* ABOUT THIS EXERCISE *
Each line below needs to be duplicated without alteration.

* DATA FOR ANALYSIS *
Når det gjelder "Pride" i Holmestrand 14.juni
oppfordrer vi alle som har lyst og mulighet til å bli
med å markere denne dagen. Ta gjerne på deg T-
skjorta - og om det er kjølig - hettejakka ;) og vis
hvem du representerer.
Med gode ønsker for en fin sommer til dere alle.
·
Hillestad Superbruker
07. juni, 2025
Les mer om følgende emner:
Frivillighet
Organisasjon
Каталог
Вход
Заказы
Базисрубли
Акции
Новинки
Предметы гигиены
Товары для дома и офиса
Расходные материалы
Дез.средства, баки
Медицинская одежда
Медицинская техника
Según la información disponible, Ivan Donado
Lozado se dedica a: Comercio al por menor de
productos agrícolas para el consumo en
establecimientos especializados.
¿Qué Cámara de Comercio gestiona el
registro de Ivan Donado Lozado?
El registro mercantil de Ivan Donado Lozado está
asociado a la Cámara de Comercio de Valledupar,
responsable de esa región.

* ANSWER AREA *
Når det gjelder "Pride" i Holmestrand 14.juni
oppfordrer vi alle som har lyst og mulighet til å bli
med å markere denne dagen. Ta gjerne på deg T-
skjorta - og om det er kjølig - hettejakka ;) og vis
hvem du representerer.
Med gode ønsker for en fin sommer til dere alle.
·
Hillestad Superbruker
07. juni, 2025
Les mer om følgende emner:
Frivillighet
Organisasjon
Каталог
Вход
Заказы
Базисрубли
Акции
Новинки
Предметы гигиены
Товары для дома и офиса
Расходные материалы
Дез.средства, баки
Медицинская одежда
Медицинская техника
Según la información disponible, Ivan Donado
Lozado se dedica a: Comercio al por menor de
productos agrícolas para el consumo en
establecimientos especializados.
¿Qué Cámara de Comercio gestiona el
registro de Ivan Donado Lozado?
El registro mercantil de Ivan Donado Lozado está
asociado a la Cámara de Comercio de Valledupar,
responsable de esa región.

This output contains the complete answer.